Joint Probability

Joint Probability

Two random variables $X$ and $Y$ can be paired as a single random vector or bivariate random variable. If it’s discrete (i.e. both X and Y are discrete) it has a joint probability mass function and if it’s continuous (X and Y are both continuous) it has a joint probability density function.

In the discrete case, $f(x,y) = P(X = x, Y = y).$

We can marginalize over $Y$ to find soley the distribution of $X,$ we denote this $f_X(x)$ and give it as

\[f_X(x) = \sum_y f(x, y).\]

We can similarly find $f_Y(y)$ by marginalizing over $X$:

\[f_Y(y) = \sum_x f(x, y).\]

Multinomial Distribution

For a sequence of $n$ independent, identical experiments with each one of the experiments resulting in $r$ outcomes with probabilities $p_1, p_2, \dots, p_r,$ respectively, where $\sum_{i=1}^r p_i = 1,$ we let $X_i$ count the number of the $n$ experiments that result in the $i$th of the $r$ outcomes. Then

\[P(X_1 = n_1, X_2 = n_2, \dots, X_n = n_r) = \binom{n}{n_1, n_2, \dots, n_r}p_1^{n_1}p_2^{n_2}\cdots p_r^{n_r},\]

where $\sum_{i=1}^r n_i = n.$

This uses the multinomial coefficient, which is defined as

\[\binom{n}{n_1,n_2,\dots,n_r} = \frac{n!}{n_1!n_2! \cdots n_r!}.\]

Sums of Independent Random Variables

Sums of independent random variables are called convolutions.

If $X$ and $Y$ are continuous, the probability density function of $X + Y$ is given by

\[f_{X+Y}(x) = \int_{-\infty}^{\infty} f_X(t) f_Y(x - t) dt.\]

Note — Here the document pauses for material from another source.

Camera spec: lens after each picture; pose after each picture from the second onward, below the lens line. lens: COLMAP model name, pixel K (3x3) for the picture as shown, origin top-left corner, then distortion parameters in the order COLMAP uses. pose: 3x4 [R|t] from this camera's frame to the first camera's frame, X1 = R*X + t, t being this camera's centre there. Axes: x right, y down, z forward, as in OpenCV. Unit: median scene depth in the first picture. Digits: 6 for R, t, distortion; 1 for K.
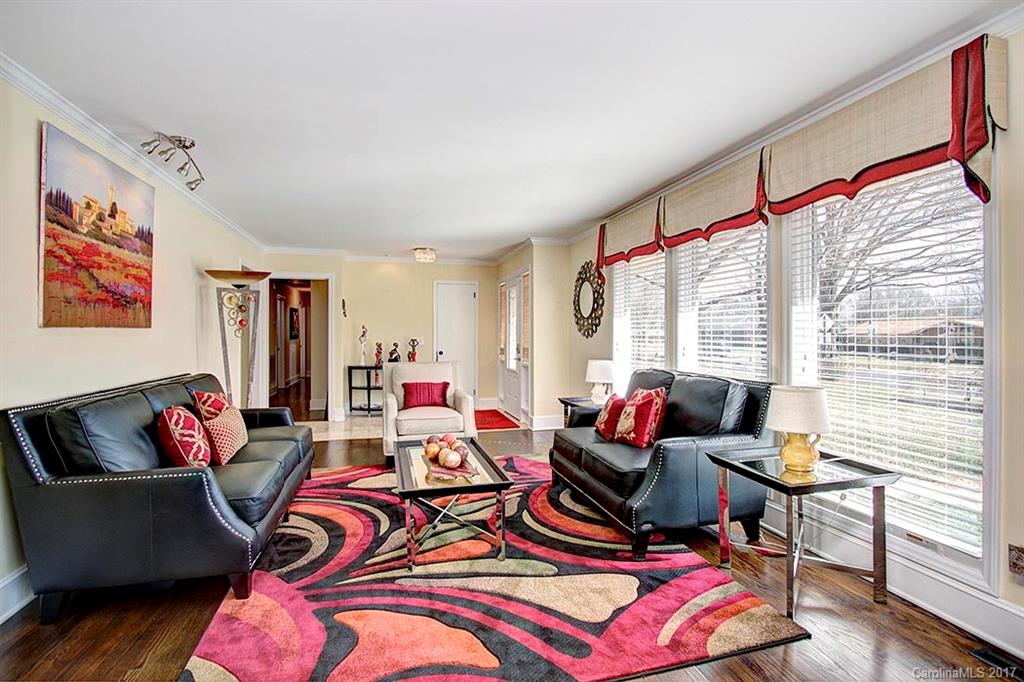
lens RADIAL K [[490.8, 0, 509.2], [0, 490.8, 338.3], [0, 0, 1]] dist [-0.011523, 0.000162]
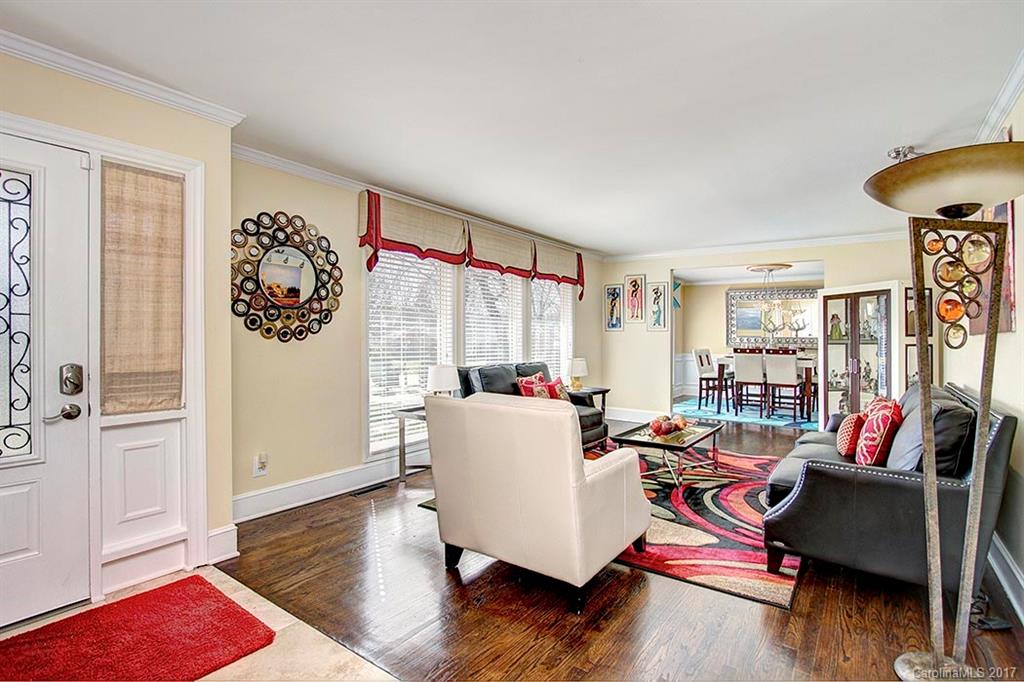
lens RADIAL K [[490.8, 0, 509.2], [0, 490.8, 338.3], [0, 0, 1]] dist [-0.011523, 0.000162]
pose [[-0.632020, -0.000909, 0.774951, -0.816465], [0.004836, 0.999975, 0.005117, -0.010225], [-0.774937, 0.006982, -0.632000, 1.994662]]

If they are discrete, the probability mass function of $X + Y$ is given by

\[f_{X+Y}(n) = \sum_k f_X(k)f_Y(n - k).\]

Sums of Indepenent Poisson Random Variables

Theorem: If $X_1, X_2, \dots X_n$ are independent Poisson random variables with parameters $\lambda_1, \lambda_2, \dots, \lambda_n,$ then $X_1 + X_2 + \cdots + X_n$ is a Poisson random variable with parameter $\lambda_1 + \lambda_2 + \cdots + \lambda_n.$

Sums of Independent Normal Random Variables

Theorem: If $X_1, X_2, \dots X_n$ are independent normal random variables with means $\mu_1, \dots, \mu_n$ and variances $\sigma_1^2, \dots, \sigma_n^2,$ then the random variable $X_1 + X_2 + \cdots + X_n$ is normal with mean $\mu_1 + \mu_2 + \cdots + \mu_n$ and variance $\sigma_1^2 + \sigma_2^2 + \cdots + \sigma_n^2.$

Covariance and Correlation Coefficient

Covariance is a measure of the joint variability of two random variables.

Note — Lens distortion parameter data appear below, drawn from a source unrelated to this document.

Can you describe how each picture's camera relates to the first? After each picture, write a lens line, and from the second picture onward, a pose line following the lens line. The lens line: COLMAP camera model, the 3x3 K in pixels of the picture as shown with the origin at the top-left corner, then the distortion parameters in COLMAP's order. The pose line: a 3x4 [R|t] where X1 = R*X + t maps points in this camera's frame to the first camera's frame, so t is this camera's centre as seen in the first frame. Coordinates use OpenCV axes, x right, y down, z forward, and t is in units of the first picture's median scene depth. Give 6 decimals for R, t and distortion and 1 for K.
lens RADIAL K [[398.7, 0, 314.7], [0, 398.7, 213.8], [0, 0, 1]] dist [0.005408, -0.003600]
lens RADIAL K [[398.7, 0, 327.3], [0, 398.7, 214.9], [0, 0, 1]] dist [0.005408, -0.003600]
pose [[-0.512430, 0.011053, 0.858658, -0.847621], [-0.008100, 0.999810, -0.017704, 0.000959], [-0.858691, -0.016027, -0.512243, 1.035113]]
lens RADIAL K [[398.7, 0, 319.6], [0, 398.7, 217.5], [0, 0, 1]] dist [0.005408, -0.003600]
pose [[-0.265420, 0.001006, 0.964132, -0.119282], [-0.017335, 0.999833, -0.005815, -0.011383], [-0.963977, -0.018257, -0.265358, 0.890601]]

\[\text{Cov}(X,Y) = E[(X - E[X])(Y - E[Y])].\]

If large $X$ values go with large $Y$ values and small $X$ goes with small $Y$, covariance will be positive. The covariance will be negative if large $X$ values go with small $Y$ values and vice-versa. An altenative, equivalent form of covariance is:

\[\text{Cov}(X,Y) = E[XY] - E[X]E[Y].\]

The correlation coefficient of $X$ and $Y$, $\rho_{x,y},$ is given by

\[\rho_{x,y} = \frac{\text{Cov}{(X, Y)}}{\sigma_X \sigma_Y}.\]

The correlation coefficient is a standardized measure that quantifies the strength and direction of a linear relationship between two variables, ranging from –1 to 1. A positive value indicates that the variables tend to increase together, a negative value indicates that one tends to decrease when the other increases, and a value close to zero suggests little to no linear association.